MATERIAL FOR THIS EXERCISE:
================================

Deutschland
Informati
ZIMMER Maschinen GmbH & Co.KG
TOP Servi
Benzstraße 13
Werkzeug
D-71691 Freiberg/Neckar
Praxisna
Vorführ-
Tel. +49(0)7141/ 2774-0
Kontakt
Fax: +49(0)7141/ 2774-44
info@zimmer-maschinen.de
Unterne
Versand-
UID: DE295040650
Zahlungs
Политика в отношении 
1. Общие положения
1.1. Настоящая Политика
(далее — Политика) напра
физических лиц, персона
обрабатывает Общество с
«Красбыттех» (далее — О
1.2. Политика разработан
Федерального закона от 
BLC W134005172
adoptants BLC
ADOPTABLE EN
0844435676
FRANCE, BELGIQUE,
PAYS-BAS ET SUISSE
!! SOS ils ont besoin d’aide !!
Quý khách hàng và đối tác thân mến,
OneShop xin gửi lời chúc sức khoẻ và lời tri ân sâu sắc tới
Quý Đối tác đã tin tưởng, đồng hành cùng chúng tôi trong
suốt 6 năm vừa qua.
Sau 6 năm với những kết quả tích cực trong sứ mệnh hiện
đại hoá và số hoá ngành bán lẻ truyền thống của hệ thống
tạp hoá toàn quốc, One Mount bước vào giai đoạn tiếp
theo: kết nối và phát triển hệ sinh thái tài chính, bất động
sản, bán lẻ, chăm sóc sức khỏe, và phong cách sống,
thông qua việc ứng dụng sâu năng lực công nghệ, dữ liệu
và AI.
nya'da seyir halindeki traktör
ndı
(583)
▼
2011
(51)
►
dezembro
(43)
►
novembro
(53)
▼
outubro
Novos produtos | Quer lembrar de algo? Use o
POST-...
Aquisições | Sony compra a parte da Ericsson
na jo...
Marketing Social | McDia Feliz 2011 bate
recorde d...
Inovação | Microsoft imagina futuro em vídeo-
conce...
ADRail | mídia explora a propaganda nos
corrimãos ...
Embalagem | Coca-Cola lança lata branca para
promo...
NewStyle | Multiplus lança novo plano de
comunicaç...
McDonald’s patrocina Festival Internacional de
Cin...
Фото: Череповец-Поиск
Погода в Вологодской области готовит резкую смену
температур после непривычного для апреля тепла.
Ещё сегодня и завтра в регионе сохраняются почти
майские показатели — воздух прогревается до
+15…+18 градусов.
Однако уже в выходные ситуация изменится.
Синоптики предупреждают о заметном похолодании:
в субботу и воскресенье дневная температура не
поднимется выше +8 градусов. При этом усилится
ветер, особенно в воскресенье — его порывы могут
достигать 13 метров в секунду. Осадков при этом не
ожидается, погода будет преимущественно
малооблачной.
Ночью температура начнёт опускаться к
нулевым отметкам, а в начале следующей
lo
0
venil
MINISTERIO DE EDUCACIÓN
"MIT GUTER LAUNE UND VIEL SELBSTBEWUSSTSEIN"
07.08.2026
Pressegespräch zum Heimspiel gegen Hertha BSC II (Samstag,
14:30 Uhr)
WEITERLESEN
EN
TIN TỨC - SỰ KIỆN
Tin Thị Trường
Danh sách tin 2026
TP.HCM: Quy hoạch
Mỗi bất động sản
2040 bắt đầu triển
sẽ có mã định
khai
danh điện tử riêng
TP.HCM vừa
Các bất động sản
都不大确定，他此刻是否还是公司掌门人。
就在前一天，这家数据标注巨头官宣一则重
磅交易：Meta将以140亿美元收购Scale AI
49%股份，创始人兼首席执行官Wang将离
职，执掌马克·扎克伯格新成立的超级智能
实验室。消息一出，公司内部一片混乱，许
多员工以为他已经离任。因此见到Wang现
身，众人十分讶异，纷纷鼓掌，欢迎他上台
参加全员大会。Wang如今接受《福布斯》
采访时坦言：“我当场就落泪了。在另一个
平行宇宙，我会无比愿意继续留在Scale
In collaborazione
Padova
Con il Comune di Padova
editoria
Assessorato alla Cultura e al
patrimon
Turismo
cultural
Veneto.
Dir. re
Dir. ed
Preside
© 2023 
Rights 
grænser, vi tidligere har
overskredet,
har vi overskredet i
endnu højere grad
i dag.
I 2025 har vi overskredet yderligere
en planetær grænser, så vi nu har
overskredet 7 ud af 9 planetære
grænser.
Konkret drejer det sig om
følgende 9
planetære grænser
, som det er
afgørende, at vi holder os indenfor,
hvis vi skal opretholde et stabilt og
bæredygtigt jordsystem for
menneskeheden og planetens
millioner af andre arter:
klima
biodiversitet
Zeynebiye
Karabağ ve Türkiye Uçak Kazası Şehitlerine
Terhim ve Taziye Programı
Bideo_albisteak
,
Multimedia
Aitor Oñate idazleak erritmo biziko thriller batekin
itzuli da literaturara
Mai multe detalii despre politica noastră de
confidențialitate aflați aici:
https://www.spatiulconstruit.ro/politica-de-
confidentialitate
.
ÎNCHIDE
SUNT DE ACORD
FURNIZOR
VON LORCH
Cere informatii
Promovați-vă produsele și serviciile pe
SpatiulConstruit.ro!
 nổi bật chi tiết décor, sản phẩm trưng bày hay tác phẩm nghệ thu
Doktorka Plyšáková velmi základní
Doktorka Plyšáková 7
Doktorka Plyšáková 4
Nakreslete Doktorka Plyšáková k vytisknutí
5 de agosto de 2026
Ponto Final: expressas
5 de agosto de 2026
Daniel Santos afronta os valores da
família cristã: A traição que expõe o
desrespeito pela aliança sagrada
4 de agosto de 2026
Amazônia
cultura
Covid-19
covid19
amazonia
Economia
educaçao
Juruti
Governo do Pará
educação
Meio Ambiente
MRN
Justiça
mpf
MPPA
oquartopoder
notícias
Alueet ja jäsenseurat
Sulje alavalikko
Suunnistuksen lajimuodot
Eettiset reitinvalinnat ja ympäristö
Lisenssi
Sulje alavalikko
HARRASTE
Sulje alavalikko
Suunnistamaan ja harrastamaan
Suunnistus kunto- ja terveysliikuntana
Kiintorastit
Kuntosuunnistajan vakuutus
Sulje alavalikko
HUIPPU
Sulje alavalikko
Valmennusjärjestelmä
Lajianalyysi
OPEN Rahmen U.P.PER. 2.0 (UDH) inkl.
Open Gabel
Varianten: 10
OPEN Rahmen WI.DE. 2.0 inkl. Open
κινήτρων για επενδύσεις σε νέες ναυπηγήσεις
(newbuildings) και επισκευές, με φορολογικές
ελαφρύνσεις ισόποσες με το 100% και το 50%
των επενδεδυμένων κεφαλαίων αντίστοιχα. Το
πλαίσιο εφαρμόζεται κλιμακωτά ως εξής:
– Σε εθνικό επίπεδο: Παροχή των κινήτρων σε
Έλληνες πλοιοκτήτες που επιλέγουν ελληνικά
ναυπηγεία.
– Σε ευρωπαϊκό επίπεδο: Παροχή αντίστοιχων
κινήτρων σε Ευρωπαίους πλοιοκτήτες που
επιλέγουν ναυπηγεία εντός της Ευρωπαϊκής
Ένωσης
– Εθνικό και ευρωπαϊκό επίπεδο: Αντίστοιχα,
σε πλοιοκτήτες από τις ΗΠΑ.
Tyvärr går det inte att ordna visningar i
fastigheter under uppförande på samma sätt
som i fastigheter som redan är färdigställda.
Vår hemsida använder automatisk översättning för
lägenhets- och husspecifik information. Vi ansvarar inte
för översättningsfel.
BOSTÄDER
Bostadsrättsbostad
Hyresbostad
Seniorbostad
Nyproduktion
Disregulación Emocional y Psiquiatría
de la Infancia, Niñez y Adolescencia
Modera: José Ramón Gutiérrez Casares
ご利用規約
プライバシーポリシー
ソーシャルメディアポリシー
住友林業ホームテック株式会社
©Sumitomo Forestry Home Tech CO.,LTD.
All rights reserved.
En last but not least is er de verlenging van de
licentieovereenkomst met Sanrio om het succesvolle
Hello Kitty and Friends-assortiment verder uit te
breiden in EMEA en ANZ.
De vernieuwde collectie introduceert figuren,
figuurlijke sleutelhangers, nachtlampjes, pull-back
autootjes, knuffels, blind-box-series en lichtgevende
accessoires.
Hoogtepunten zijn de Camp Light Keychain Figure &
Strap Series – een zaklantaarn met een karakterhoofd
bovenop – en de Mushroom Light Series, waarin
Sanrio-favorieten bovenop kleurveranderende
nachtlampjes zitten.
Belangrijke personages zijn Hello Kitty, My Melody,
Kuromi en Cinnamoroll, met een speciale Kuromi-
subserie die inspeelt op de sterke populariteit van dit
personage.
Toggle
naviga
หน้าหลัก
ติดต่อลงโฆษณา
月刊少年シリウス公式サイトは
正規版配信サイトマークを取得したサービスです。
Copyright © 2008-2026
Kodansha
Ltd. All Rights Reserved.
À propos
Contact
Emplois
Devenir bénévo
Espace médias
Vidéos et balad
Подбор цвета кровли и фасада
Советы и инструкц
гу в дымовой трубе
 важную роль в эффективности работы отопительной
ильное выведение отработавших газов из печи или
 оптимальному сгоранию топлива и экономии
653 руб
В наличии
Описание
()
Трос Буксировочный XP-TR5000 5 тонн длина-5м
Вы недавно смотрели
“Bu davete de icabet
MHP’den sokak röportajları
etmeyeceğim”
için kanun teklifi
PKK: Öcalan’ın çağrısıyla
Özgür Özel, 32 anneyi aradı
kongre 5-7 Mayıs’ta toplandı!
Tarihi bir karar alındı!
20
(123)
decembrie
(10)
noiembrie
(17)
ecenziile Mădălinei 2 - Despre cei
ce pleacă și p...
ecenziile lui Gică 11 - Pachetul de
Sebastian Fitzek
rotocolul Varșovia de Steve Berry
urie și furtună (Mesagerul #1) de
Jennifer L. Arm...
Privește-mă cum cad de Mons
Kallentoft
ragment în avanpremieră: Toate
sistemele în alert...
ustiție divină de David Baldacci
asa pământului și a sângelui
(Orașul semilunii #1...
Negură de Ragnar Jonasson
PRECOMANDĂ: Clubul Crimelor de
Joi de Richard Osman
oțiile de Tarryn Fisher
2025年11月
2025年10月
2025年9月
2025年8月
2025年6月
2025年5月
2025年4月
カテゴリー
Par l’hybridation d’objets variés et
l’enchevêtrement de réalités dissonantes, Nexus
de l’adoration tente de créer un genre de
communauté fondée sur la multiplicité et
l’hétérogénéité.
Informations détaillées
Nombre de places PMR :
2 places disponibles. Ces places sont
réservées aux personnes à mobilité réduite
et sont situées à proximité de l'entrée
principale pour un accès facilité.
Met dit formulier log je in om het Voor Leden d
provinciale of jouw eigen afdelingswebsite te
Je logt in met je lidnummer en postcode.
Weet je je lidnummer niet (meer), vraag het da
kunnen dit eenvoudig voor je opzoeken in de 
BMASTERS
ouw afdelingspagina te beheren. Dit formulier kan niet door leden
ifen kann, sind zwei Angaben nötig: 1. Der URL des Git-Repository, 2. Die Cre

================================

WHAT YOU ARE ASKED TO DO:
Copy the listing above word for word, starting at its first line and ending at the line that contains "(далее — Политика) напра", including that line.

RESPONSE TO THE EXERCISE:
Deutschland
Informati
ZIMMER Maschinen GmbH & Co.KG
TOP Servi
Benzstraße 13
Werkzeug
D-71691 Freiberg/Neckar
Praxisna
Vorführ-
Tel. +49(0)7141/ 2774-0
Kontakt
Fax: +49(0)7141/ 2774-44
info@zimmer-maschinen.de
Unterne
Versand-
UID: DE295040650
Zahlungs
Политика в отношении 
1. Общие положения
1.1. Настоящая Политика
(далее — Политика) напра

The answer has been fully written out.